#### [EXTRACT]
When they were still present after the smoke bomb dissipated, it turned out a playoff was something that could be hashed out in 45 minutes at lunch. How many teams? Uh, four. What locations? Uh, rotating bowl sites. Done. Now what? Let's try to make our logo as titillating to 13-year-old boys as possible. Sounds good, everybody, let's all congratulate ourselves with million-dollar bonuses! And bananas, because while we're not literally orangutans, bananas are terrific!
They did this almost the instant their system spat out an LSU-Alabama rematch that the nation rejected in the television rankings. As soon as it became clear that they could make more money, all problems and issues magically evaporated. Expect the same in the weeks following a judge's gavel sometime in the next few years.
A much-needed boost to Michigan's offensive line is apparently headed to the worst possible place:
Alabama transfer Chad Lindsay is expected to sign with Ohio State, per source. Buckeyes get new center for Braxton Miller
— Jeremy Fowler (@JFowlerCBS) April 22, 2014
Well played, Urban.
Running around in a circle is a little over the top, but only a little. That Lindsay rejected his former OC and an almost certain starting spot is alarming, and now Michigan enters next year with zero senior scholarship OL.
I suppose that it is in fact internally consistent that you would be dumb enough to say the things you are saying and also dumb enough to keep saying things. NCAA president Mark Emmert has escaped his holding pen and is making the most of it before he is tasered back into serene acceptance of fifty-dollar cucumber sandwich lunches. He's making the most of it by getting into rap battles with strawmen in front of microphones… and losing.
#AskEmmert would have descended into farce if there was anywhere to descend to, with one particularly stupid argument about CFL players getting the most attention. Most recently, as part of an interview with Dan Patrick recently Emmert claimed that if he was on a football scholarship he wouldn't want anything on top of that:
He's just the kind of guy who doesn't need that much money, you see. He's barely aware that he made 1.7 million last year. Never asked for a raise in his life. Miracle of compound interest. Still drives the same 1978 Ford Pinto to and from the office. Weaves his own suits on a loom he built himself from plastic bags and floss. Has not eaten anything but multivitamins and rice since 1884.
Also from that interview:
Emmert just said athletes shouldn't be able to capitalize on their own likenesses because of "competitive fairness." Yes. He really did.
— SI_DougFarrar (@SI_DougFarrar) April 21, 2014
Nonsense, obviously. As Andy Staples points out, it's lawyer nonsense—to escape anti-trust laws leagues have to demonstrate that their rules keep things balanced and thus increase the overall popularity of sport X and league X. So he has to make his nonsense arguments so the NCAA's lawyers can make their nonsense arguments that a judge will hopefully fart on.

#### [Stored items]
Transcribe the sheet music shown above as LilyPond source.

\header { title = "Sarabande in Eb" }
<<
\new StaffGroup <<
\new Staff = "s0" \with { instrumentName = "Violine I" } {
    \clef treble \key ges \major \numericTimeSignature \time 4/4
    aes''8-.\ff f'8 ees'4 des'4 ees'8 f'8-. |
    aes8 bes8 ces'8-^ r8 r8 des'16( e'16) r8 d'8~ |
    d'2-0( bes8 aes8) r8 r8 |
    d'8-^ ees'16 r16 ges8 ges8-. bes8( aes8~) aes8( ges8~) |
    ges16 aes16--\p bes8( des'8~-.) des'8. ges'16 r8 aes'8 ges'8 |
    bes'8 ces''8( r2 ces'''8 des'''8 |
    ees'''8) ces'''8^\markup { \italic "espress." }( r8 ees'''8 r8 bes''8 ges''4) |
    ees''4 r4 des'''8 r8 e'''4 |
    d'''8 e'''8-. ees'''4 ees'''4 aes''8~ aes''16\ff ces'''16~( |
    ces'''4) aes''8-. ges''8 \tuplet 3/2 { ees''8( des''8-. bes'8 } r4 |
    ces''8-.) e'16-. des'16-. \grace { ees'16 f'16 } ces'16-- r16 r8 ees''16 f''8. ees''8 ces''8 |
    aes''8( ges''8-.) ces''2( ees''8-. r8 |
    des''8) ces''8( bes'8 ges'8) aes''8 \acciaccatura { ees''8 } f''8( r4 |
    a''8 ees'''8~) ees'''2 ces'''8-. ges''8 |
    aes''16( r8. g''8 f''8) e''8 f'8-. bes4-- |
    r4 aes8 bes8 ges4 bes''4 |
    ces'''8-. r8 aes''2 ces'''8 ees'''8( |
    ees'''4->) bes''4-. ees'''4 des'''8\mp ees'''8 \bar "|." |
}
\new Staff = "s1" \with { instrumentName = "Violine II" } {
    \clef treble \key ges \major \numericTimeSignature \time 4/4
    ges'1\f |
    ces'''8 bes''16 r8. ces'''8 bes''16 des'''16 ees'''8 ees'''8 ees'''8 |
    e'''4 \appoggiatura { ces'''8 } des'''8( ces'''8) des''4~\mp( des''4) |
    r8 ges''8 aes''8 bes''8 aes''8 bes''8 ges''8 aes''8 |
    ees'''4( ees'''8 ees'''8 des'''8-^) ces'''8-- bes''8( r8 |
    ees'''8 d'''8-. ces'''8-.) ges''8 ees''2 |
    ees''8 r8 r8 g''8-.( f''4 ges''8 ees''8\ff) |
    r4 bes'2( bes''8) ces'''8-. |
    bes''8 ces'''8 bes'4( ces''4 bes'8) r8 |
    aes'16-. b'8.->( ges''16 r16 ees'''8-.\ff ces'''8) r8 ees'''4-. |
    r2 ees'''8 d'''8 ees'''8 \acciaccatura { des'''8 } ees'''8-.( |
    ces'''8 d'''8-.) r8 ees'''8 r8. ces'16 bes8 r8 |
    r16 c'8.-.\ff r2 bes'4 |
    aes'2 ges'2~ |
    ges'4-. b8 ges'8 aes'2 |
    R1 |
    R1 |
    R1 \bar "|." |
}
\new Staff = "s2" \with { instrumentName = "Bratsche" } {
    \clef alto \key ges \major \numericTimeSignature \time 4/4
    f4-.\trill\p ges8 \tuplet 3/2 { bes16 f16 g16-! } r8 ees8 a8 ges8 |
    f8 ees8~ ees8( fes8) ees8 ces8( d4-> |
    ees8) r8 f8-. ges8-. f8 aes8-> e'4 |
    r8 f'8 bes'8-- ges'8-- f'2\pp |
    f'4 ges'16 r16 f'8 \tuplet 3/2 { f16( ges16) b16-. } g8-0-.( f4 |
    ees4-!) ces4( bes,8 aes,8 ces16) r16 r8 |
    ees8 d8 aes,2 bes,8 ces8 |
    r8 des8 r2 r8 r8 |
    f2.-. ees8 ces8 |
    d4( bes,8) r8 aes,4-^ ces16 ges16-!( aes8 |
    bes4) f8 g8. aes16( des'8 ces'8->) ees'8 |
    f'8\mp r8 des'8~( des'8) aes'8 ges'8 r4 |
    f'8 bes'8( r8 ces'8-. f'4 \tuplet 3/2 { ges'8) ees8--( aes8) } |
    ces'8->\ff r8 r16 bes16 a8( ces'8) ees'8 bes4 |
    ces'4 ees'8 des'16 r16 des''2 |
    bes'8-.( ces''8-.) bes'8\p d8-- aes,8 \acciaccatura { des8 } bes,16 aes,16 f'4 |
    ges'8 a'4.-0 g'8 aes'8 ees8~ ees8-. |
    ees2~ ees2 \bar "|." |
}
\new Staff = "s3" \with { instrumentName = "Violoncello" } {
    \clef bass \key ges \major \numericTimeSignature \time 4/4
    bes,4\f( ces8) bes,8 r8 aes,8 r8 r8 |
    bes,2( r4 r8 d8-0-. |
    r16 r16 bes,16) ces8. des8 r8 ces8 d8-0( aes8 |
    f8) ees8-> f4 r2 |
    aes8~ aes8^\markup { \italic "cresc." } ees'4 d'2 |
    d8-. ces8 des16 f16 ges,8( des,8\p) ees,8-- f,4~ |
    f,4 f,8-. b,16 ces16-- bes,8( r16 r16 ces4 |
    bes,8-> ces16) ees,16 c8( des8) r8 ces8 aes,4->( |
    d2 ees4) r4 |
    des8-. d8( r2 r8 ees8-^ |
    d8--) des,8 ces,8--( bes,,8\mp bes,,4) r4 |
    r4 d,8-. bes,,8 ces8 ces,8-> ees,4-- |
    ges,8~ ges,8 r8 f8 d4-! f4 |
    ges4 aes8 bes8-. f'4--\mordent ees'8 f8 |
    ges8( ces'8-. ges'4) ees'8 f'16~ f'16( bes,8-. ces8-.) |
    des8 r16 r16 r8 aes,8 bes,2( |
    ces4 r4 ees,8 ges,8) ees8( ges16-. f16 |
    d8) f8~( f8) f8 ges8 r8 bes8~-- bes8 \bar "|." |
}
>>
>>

#### [USING THE INFORMATION]
- A) Decide whether each statement below agrees with the commentary on college football, answering yes or no and quoting the words of the commentary that settle it. (i) Chad Lindsay is expected to sign with Ohio State. (ii) The playoff was set up with eight teams. (iii) Emmert made 1.7 million last year.
- B) Answer these questions from the commentary on college football:
(i) What locations were chosen for the playoff?
(ii) How many senior scholarship offensive linemen does Michigan have entering next year?
(iii) Who conducted the interview in which Emmert talked about being on a football scholarship?
- C) Extend the commentary on college football with a further paragraph that follows on from its final sentence.

#### [EXERCISE ANSWERS]
- A)
(i) Yes: "Alabama transfer Chad Lindsay is expected to sign with Ohio State, per source."
(ii) No: "How many teams? Uh, four."
(iii) Yes: "He's barely aware that he made 1.7 million last year."

- B)
(i) Rotating bowl sites.
(ii) Zero.
(iii) Dan Patrick.

- C)
The "people in charge of things are just in charge of them for no reason" tag is getting a workout these days. Speaking of, Texas's new AD is opening his mouth again.
Meanwhile. Michael Bird provides an excellent explanation of why the whole "you're getting a FREE EDUCATION" line of argument is flimsy: when you put people who wouldn't get into a school in it and give them a 40-50 hour a week job on top of that the free education is usually just an education in how to stay eligible to play. Like philosophy, the only thing you can do after is teach people how to do the thing you just did.
You've got a nice lack of union there. Wouldn't want anything to happen to it. While CAPA won their first round matchup with the NCAA at the regional NLRB level, they've only won the right to vote on union. First they've got to vote to form one. While that seems like it would be a slam dunk since Colter and company had to have overwhelming support to even take their case to the board, Northwestern is pushing back as hard as they can with all means at their disposal:
[Former NW player Kevin] Brown said he and others recently met with coach Pat Fitzgerald for two and a half hours to address some alumni concerns, such as the treatment of former quarterback Kain Colter and threats made to current players.
The former defensive back said former players have contacted current players, saying if they vote “yes” for the union on April 25 they will lose out on employment opportunities and other benefits of the football alumni network.
CBS has obtained a document from Northwestern itself with the usual scaremongering. If you vote for a union, you might miss out on your dying grandma's last hours, it says. Seriously.
Northwestern tells a player that the current benefit of going home for a family emergency might not be available after a majority vote because "that would be subject to negotiation with the union." "The union's agenda, which is set by the union leaders, may not take into account the specific things that are important to you as an individual," Northwestern states Fitzgerald later adds, "I don't think I have EVER denied or discouraged any player from taking the time they need for important personal matters."
Seems likely. Also likely:
Northwestern tells parents change will happen faster through NCAA reform than through unionizing, which could "take several years before the issue whether our players are employees entitled to unionize finally is resolved."
You desire changes, but let us make the changes without any input from you.
One thing's clear, anyway: Northwestern is terrified about CAPA.
Next year Michigan's promotional poster will read "WHAT ARE YOU DOING ON THE SCHEDULE AND WHAT HAVE YOU DONE WITH IOWA"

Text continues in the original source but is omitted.